Jane Van Ryan
Posted May 29, 2009
For Americans filling up at the pump, making sense of gasoline prices can be confusing. Here's a simple explanation: the price of crude oil is the main factor in determining the price of gasoline.
Since April 20, 2009, the price of crude oil has climbed 46 cents a gallon, and the price of gasoline has risen 41 cents a gallon.
For more information about the impact of crude oil on the price of gasoline, take a look at the dollar bill graphic below.
Also factored into the pump price are refining, marketing and transportation costs, and taxes. In fact, every time U.S. motorists pull up to the pump, they pay nearly 46 cents in taxes per gallon of gasoline.
Other factors --such as demand, gasoline inventory and import levels, and the effect of weather on production and refinery operations--also play a part in retail gasoline prices.

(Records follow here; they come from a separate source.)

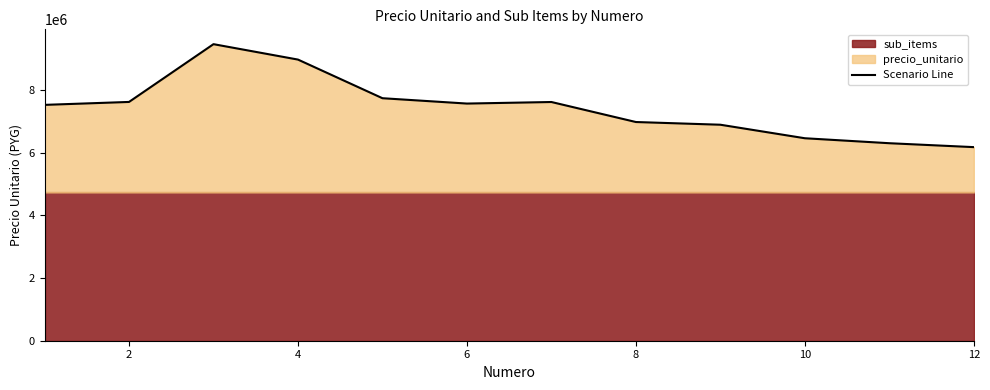

What is the lowest value of the Scenario Line series?

6173200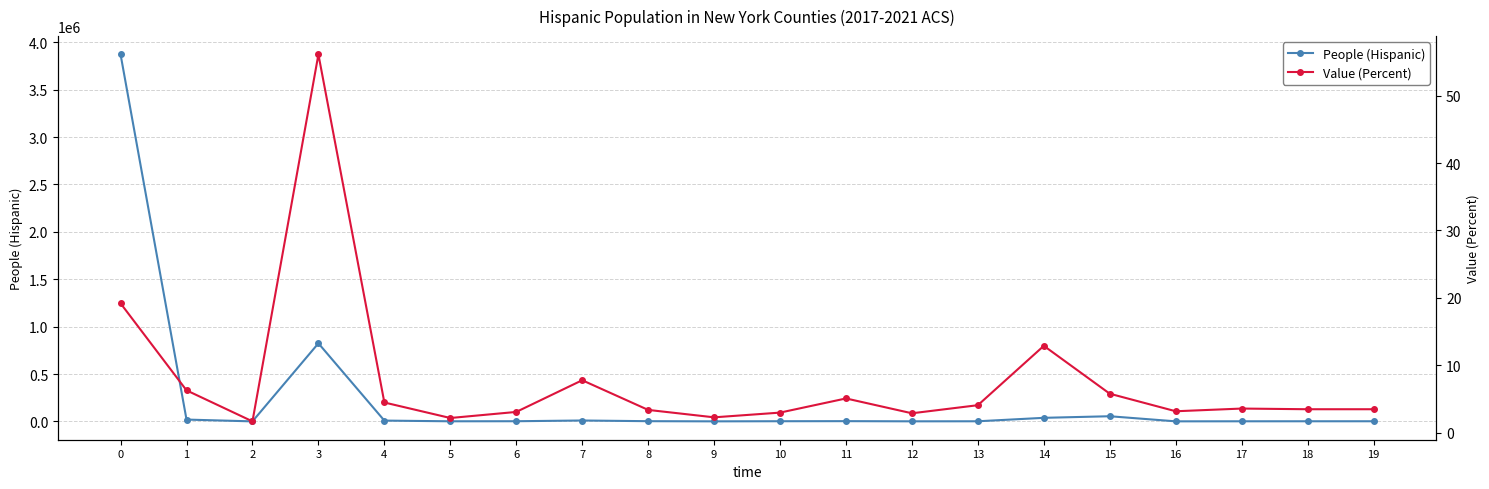

True or false: People (Hispanic) has a value of 19819.0 at 1.

True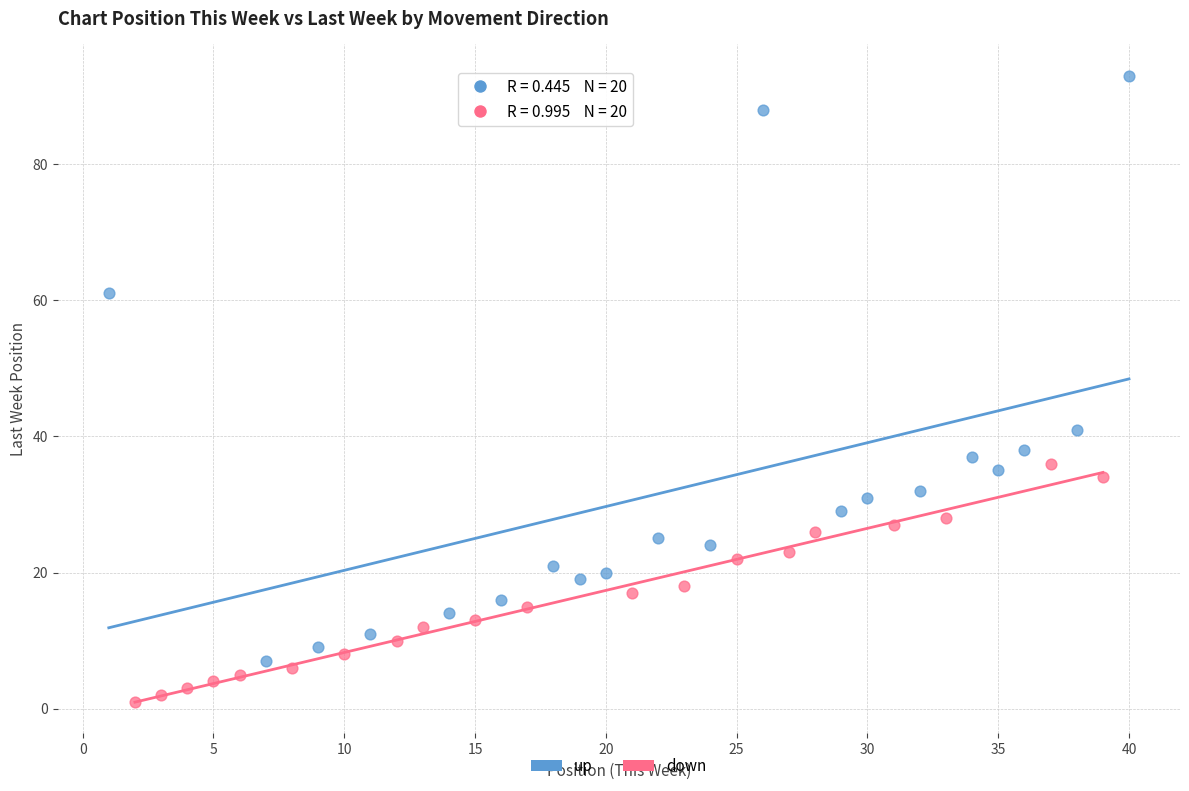

Which series reaches the minimum Y coordinate?

down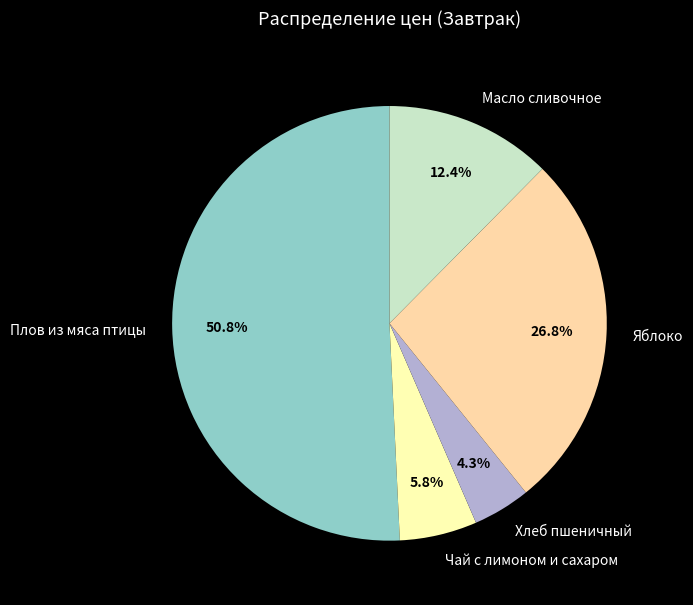

What is the smallest slice in the pie chart?

Хлеб пшеничный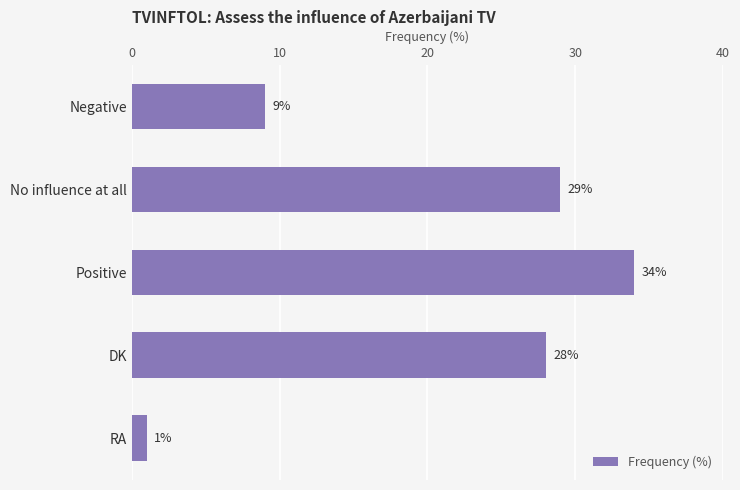

True or false: the data shows 51 at Positive.

False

Occasionally, fluctuating pump prices bring accusations of price gouging, but numerous federal and state agencies have investigated the causes of price spikes for decades and consistently have found that the markets and the factors mentioned above are responsible for price fluctuations. America's oil and natural gas industry is monitored daily by U.S. Federal Trade Commission (FTC), other federal agencies and state Attorneys-General frequently conduct investigations.
Oil and natural gas earnings are in line with the average of other major U.S. manufacturing industries. In the first quarter of 2009, oil and natural gas earnings averaged 5.7 cents per dollar of sales as compared with 6.0 cents per dollar for U.S. manufacturing--excluding the financially challenged auto industry.